O ecossistema de startups de Porto Alegre, que sofreu com as enchentes e a crise econômica, está se recuperando com foco em soluções para agronegócio, logística e saúde.
O ecossistema de startups de Porto Alegre passou por um período turbulento entre 2024 e 2025. As enchentes de maio de 2024 forçaram dezenas de empresas a relocar escritórios, perder equipamentos e lidar com a instabilidade econômica regional. Mas o setor está se recuperando — e com um perfil diferente.
Segundo dados da Associação Brasileira de Startups (ABStartups), o número de startups ativas no Rio Grande do Sul cresceu 12% em 2025, após queda de 8% no ano anterior. O volume de investimentos captados por empresas gaúchas chegou a R$ 380 milhões no ano passado, o maior da história do estado.
O que chama atenção é o perfil das empresas que estão crescendo. Ao contrário da onda anterior, focada em fintechs e marketplaces, as startups que estão atraindo mais capital são as que resolvem problemas concretos do agronegócio, logística e saúde — setores com demanda real e menos dependentes de comportamento de consumo urbano.
A AgroTech Gaúcha, fundada em 2022 por ex-pesquisadores da UFRGS, desenvolveu um sistema de monitoramento de pragas usando inteligência artificial e imagens de satélite.

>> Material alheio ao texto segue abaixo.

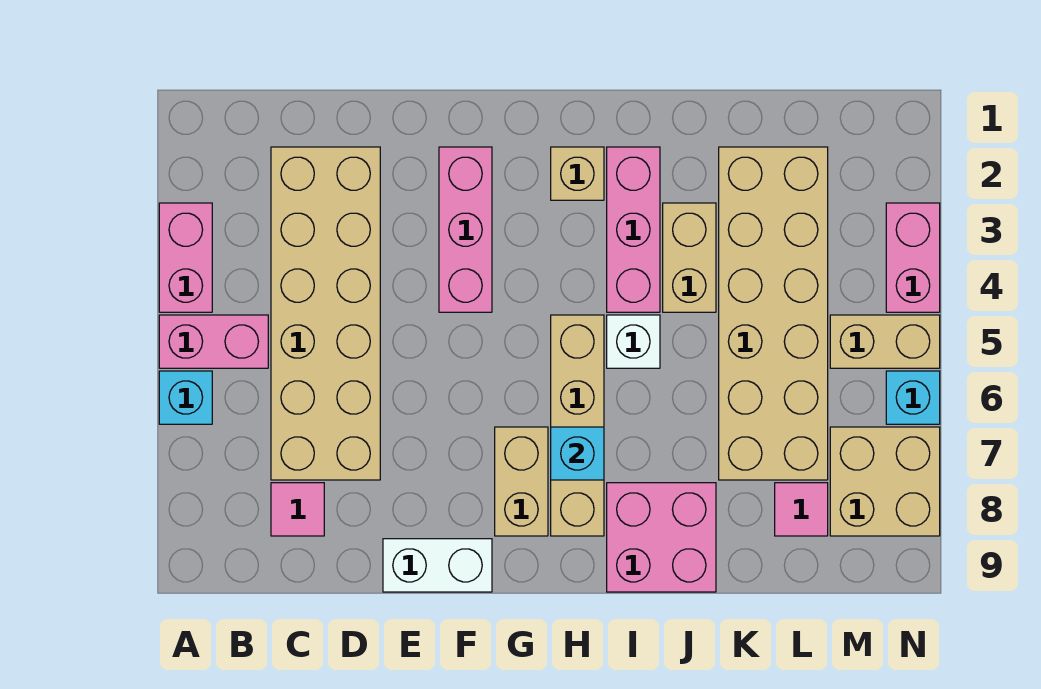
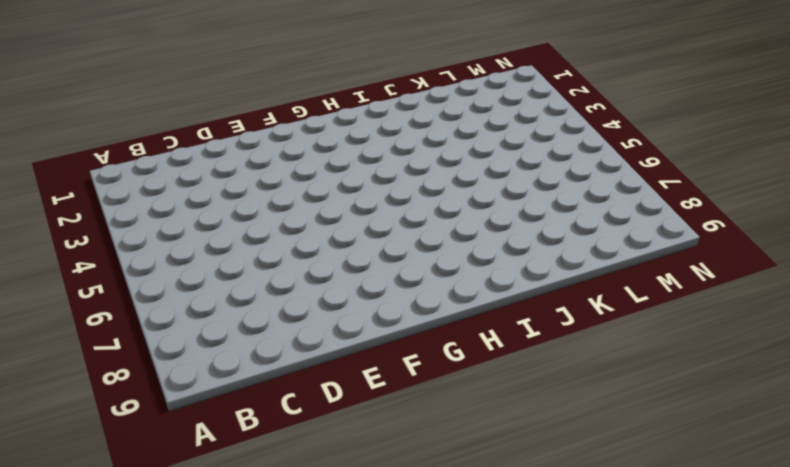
none -> pink 1x2 brick [159,203,212,312]
none -> pink 1x2 brick [159,315,268,368]
none -> cyan 1x1 brick [159,371,212,424]

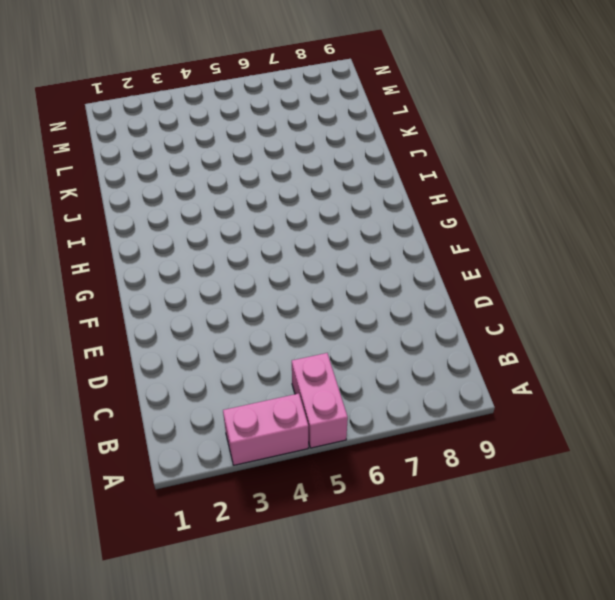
none -> cyan 1x1 brick [159,371,212,424]
none -> tan 2x6 brick [271,147,380,480]
none -> pink 1x1 tile [271,483,324,536]

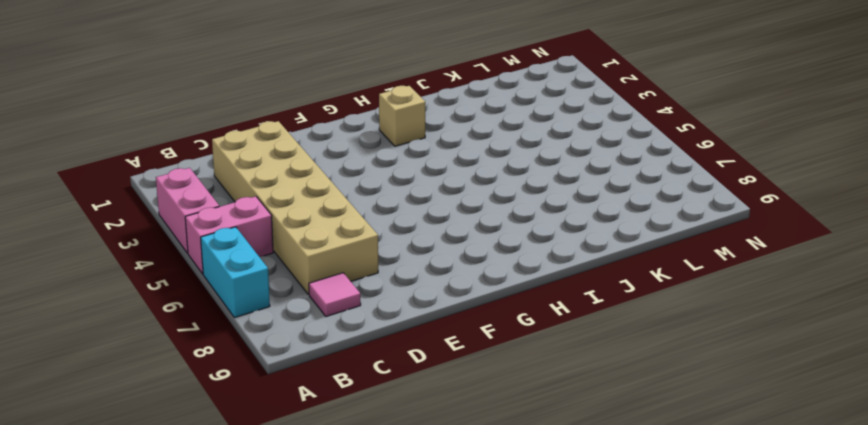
cyan 1x2 brick [201,227,270,318] -> cyan 1x1 brick [159,371,212,424]
none -> white 1x2 brick [383,539,492,592]
none -> pink 1x3 brick [439,147,492,312]
none -> tan 1x2 brick [495,427,548,536]

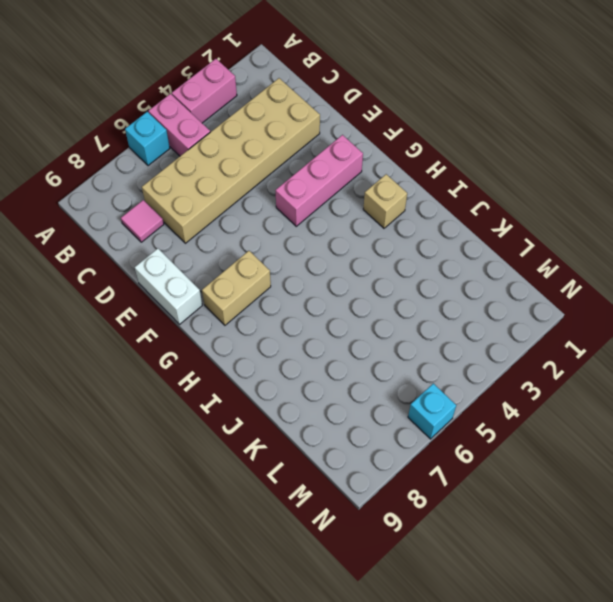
none -> tan 1x4 brick [551,315,604,536]
none -> pink 1x3 brick [607,147,660,312]
none -> white 1x1 brick [607,315,660,368]

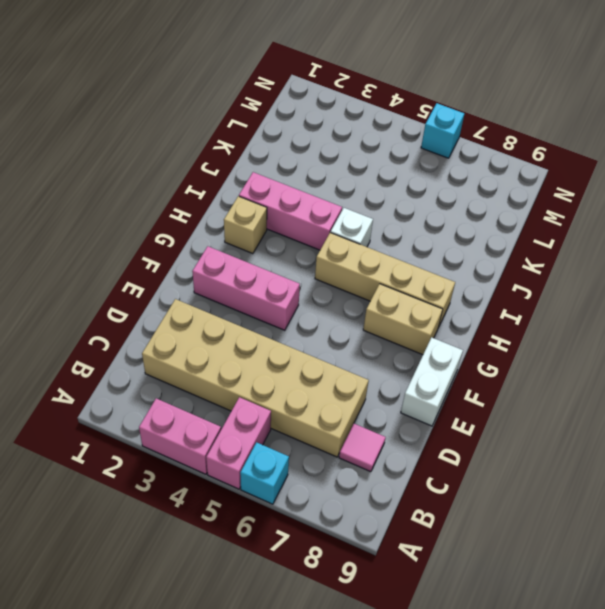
none -> pink 2x2 brick [607,483,716,592]
none -> tan 1x2 brick [663,203,716,312]
none -> tan 2x6 brick [719,147,828,480]

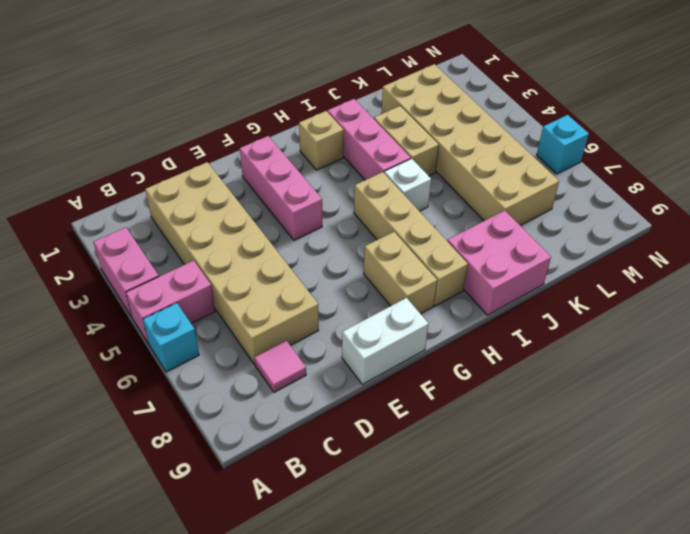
none -> pink 1x1 tile [775,483,828,536]
none -> tan 1x2 brick [830,315,940,368]
none -> tan 2x2 brick [830,427,940,536]

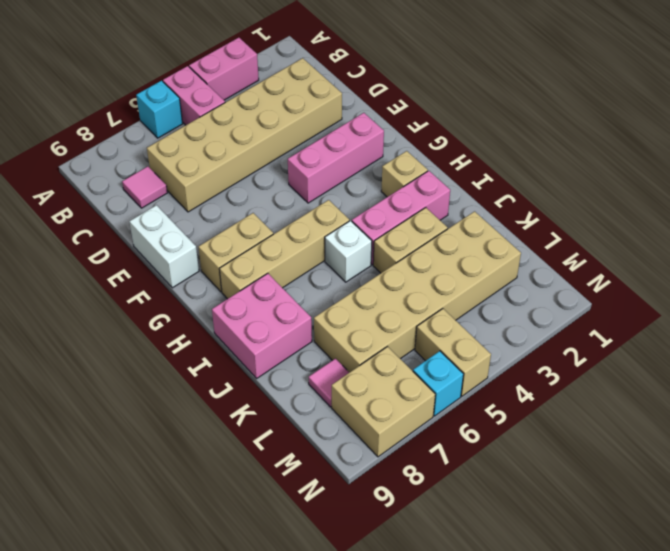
none -> pink 1x2 brick [886,203,940,312]
none -> cyan 1x1 brick [551,427,604,480]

A empresa captou R$ 12 milhões em rodada série A em março de 2026, com participação de fundos de São Paulo e do exterior.
"O Sul do Brasil tem uma combinação única: agronegócio sofisticado, universidades fortes e uma cultura de trabalho séria", diz o investidor Marcelo Fraga, sócio de um fundo de venture capital com escritório em Porto Alegre. "Isso cria condições para startups de tecnologia aplicada que têm vantagem competitiva real."
O desafio para o ecossistema gaúcho continua sendo a atração e retenção de talentos. Muitos profissionais de tecnologia migraram para São Paulo ou para o trabalho remoto para empresas de outros estados durante a crise. Iniciativas como o programa Talentos RS, lançado pelo governo estadual em parceria com empresas privadas, oferecem incentivos para que profissionais retornem ou permaneçam no estado.